■ CONSEGNA: Trascrivi senza alcuna modifica le righe delle voci che vanno da quella contenente "## Customizing the Filter Chain" fino all'ultima riga delle voci, entrambe comprese.

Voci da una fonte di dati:
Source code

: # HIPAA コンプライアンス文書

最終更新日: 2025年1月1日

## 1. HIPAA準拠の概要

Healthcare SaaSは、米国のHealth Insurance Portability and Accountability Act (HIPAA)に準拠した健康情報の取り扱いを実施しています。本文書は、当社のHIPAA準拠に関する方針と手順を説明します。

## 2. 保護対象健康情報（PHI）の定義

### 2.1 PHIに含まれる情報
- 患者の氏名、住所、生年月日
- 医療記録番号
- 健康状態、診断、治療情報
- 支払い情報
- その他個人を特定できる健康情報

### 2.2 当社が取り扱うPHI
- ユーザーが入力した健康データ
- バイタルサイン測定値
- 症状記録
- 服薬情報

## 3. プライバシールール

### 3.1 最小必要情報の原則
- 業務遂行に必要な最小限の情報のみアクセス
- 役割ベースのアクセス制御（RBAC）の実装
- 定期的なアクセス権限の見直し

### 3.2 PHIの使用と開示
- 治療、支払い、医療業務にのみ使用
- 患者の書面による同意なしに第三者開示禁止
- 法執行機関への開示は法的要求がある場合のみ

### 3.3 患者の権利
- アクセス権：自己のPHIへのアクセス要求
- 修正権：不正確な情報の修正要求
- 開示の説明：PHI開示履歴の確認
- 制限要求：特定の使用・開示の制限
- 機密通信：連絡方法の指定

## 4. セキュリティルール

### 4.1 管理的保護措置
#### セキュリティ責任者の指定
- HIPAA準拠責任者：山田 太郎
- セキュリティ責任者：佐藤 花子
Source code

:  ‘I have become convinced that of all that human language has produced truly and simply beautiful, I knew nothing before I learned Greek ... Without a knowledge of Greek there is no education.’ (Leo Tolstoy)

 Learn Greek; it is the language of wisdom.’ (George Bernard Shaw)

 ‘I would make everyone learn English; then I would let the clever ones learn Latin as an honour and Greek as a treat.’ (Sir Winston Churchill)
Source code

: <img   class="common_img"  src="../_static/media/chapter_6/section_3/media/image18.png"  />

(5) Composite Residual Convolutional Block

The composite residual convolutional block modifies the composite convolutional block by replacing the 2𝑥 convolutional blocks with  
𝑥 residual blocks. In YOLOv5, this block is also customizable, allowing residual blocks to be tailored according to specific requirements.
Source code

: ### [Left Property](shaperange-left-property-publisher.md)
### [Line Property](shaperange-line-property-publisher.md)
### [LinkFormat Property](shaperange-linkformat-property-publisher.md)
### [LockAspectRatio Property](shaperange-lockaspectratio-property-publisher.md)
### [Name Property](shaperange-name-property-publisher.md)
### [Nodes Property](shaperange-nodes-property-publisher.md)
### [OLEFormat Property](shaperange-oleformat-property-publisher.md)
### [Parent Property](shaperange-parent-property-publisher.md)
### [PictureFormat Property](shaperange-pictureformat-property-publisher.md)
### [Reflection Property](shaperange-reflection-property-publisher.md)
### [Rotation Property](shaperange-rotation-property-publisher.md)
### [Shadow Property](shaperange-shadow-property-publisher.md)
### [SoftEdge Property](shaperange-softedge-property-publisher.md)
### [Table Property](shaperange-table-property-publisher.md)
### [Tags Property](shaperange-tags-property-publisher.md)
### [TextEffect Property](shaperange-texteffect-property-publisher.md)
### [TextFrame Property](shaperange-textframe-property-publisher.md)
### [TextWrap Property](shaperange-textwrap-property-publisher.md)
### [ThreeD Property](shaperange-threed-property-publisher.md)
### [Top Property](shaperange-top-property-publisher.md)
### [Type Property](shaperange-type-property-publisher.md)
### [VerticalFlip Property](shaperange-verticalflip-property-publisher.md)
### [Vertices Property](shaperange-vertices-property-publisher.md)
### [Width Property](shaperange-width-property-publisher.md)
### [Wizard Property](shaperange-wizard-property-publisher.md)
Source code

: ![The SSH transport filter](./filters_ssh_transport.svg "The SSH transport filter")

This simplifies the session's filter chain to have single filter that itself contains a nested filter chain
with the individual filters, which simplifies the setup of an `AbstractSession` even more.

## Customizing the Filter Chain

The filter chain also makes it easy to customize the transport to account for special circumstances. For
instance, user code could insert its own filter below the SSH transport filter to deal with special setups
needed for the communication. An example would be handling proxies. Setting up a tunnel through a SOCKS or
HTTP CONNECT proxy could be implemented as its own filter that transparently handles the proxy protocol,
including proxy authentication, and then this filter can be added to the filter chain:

■ RISPOSTA:
## Customizing the Filter Chain

The filter chain also makes it easy to customize the transport to account for special circumstances. For
instance, user code could insert its own filter below the SSH transport filter to deal with special setups
needed for the communication. An example would be handling proxies. Setting up a tunnel through a SOCKS or
HTTP CONNECT proxy could be implemented as its own filter that transparently handles the proxy protocol,
including proxy authentication, and then this filter can be added to the filter chain:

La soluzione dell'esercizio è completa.